Dzada Selim as Mia and Anamaria Marinca as Dita (photograph by Viktor Irvin Ivanov and courtesy of Universal) Dzada Selim as Mia and Anamaria Marinca as Dita (photograph by Viktor Irvin Ivanov and courtesy of Maslow)

Stolevski is adept at sketching the complex dynamics at work in this group. Sauda and her daughters are Roma, while Dita and Toni are both white. Romani people are a stigmatised minority in Europe, and Sauda, with conviction born from bitter experience, is desperate for Vanesa and Mia to evade the racism that has cruelled her own prospects. She wants her daughters to take Toni’s surname, just as she wants Dita and Toni to pose as a straight couple for the purposes of a legal adoption. Șerban, who is herself Roma, is magnetic in her role as Sauda, a woman who holds little social status yet wields considerable domestic power, and who rules the household with a fierce will and a volatile temper.
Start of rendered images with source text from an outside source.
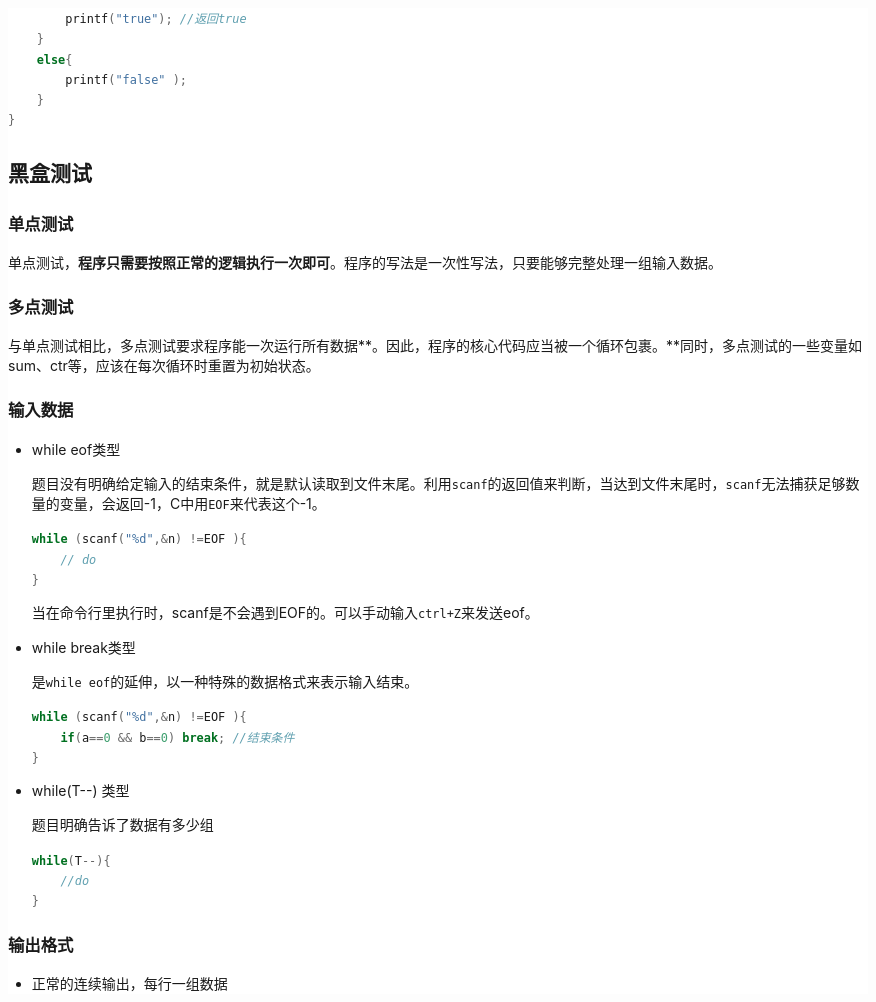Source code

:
 ```cpp
		printf("true"); //返回true
	}
	else{
		printf("false" );
	}
}

```

## 黑盒测试

### 单点测试

单点测试，**程序只需要按照正常的逻辑执行一次即可**。程序的写法是一次性写法，只要能够完整处理一组输入数据。

### 多点测试

与单点测试相比，多点测试要求程序能一次运行所有数据**。因此，程序的核心代码应当被一个循环包裹。**同时，多点测试的一些变量如sum、ctr等，应该在每次循环时重置为初始状态。

### 输入数据

* while eof类型

  题目没有明确给定输入的结束条件，就是默认读取到文件末尾。利用`scanf`的返回值来判断，当达到文件末尾时，`scanf`无法捕获足够数量的变量，会返回-1，C中用`EOF`来代表这个-1。

  ```cpp
  while (scanf("%d",&n) !=EOF ){
      // do
  }
  ```

  当在命令行里执行时，scanf是不会遇到EOF的。可以手动输入`ctrl+Z`来发送eof。

* while break类型

  是`while eof`的延伸，以一种特殊的数据格式来表示输入结束。

  ```cpp
  while (scanf("%d",&n) !=EOF ){
      if(a==0 && b==0) break; //结束条件
  }
  ```

* while(T--) 类型

  题目明确告诉了数据有多少组

  ```cpp
  while(T--){
      //do
  }
  ```

### 输出格式

* 正常的连续输出，每行一组数据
Sauda, who seems incapable of being anything but herself, nevertheless demands disguise from her loved ones – in order to protect them, she thinks. But is such a form of protection worth the strain? Can the subterfuge last?

The film’s ensemble cast is uniformly strong, including tiny Dzada Selim as kindergartener Mia, raucous yet wise beyond her years. Mia forges an unaffectedly tender sibling relationship with eighteen-year-old Ali, who is also Roma: the two of them paint each other’s nails, nap together and play together. Each recognises in the other someone in need of parenting. Stolevski is skilled at directing young actors and non-actors, as he showed in his previous feature, Of An Age (2022), which was set in suburban Melbourne. The unselfconscious quality of such performers suits his own verité filmmaking style. Mia Mustafa as Vanesa, Sauda’s older daughter, convincingly portrays an adolescent mix of principled rebellion and petulant self-absorption: at one point, Vanesa calls the police on Dita for ‘kidnapping’ her, willfully endangering the whole household, including her little sister.
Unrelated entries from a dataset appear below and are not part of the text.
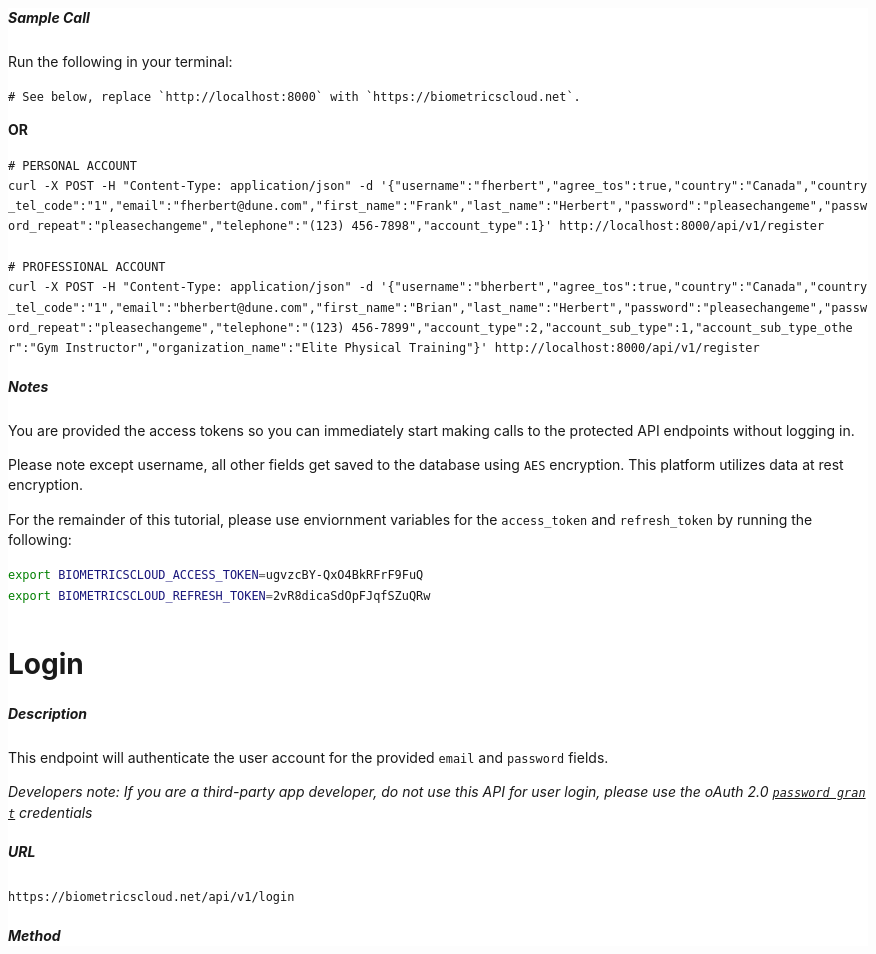 ##### Sample Call

Run the following in your terminal:

```shell
# See below, replace `http://localhost:8000` with `https://biometricscloud.net`.
```

**OR**


```shell
# PERSONAL ACCOUNT
curl -X POST -H "Content-Type: application/json" -d '{"username":"fherbert","agree_tos":true,"country":"Canada","country_tel_code":"1","email":"fherbert@dune.com","first_name":"Frank","last_name":"Herbert","password":"pleasechangeme","password_repeat":"pleasechangeme","telephone":"(123) 456-7898","account_type":1}' http://localhost:8000/api/v1/register

# PROFESSIONAL ACCOUNT
curl -X POST -H "Content-Type: application/json" -d '{"username":"bherbert","agree_tos":true,"country":"Canada","country_tel_code":"1","email":"bherbert@dune.com","first_name":"Brian","last_name":"Herbert","password":"pleasechangeme","password_repeat":"pleasechangeme","telephone":"(123) 456-7899","account_type":2,"account_sub_type":1,"account_sub_type_other":"Gym Instructor","organization_name":"Elite Physical Training"}' http://localhost:8000/api/v1/register
```


##### Notes

You are provided the access tokens so you can immediately start making calls to the protected API endpoints without logging in.

Please note except username, all other fields get saved to the database using `AES` encryption. This platform utilizes data at rest encryption.

For the remainder of this tutorial, please use enviornment variables for the `access_token` and `refresh_token` by running the following:

```bash
export BIOMETRICSCLOUD_ACCESS_TOKEN=ugvzcBY-QxO4BkRFrF9FuQ
export BIOMETRICSCLOUD_REFRESH_TOKEN=2vR8dicaSdOpFJqfSZuQRw
```


# **Login**
##### Description
This endpoint will authenticate the user account for the provided `email` and `password` fields.

*Developers note: If you are a third-party app developer, do not use this API for user login, please use the oAuth 2.0 [`password grant`](#password-grant) credentials*

##### URL

`https://biometricscloud.net/api/v1/login`

##### Method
Beyond the house, the main recurring location of the film is Šutka, or Shutka, a majority-Romani area of Skopje where Vanesa’s maternal family still live. While viewers will soon work out that Shutka is shunned by non-Roma Macedonians, I did find it helpful to read afterwards that it is also the only Romani-governed municipality in Europe. A bit like the sharehouse, Shutka is a necessary refuge from the wider world’s discrimination. Stolevski, who was born in North Macedonia before migrating to Australia as a child, makes no concessions to foreign viewers when it comes to the minutiae of local politics, which has to be gleaned from the banter and bickering of the householders. A frequent topic of conversation is marrying for the sake of a work visa: North Macedonia remains outside the European Union, and the local unemployment rate is high. Gay people are not the only residents in Skopje who marry for convenience’s sake.

A lot happens in this film, and for all the bureaucratic traps that Dita, in particular, must navigate, many of the plot turns are muddles of the characters’ own making. The pace of events, combined with the relentlessly close-up camerawork, starts to tell; the tone at times veers close to melodrama. Dita is a grounding force. The reluctant mother could have all too easily become a villain character, but Marinca plays her with an intelligent and quietly affecting blend of grief and reserve. Left unspoken is the security of a social establishment that Dita may have previously forsaken, in order to pursue her cross-racial, cross-class romance with Sauda, and to forge this unlikely and tentatively happy family. The house itself may be hers, but the household belongs to everyone who shares in it.


 

Housekeeping for Beginners (Maslow Entertainment) is released nationally on 9 May 2024.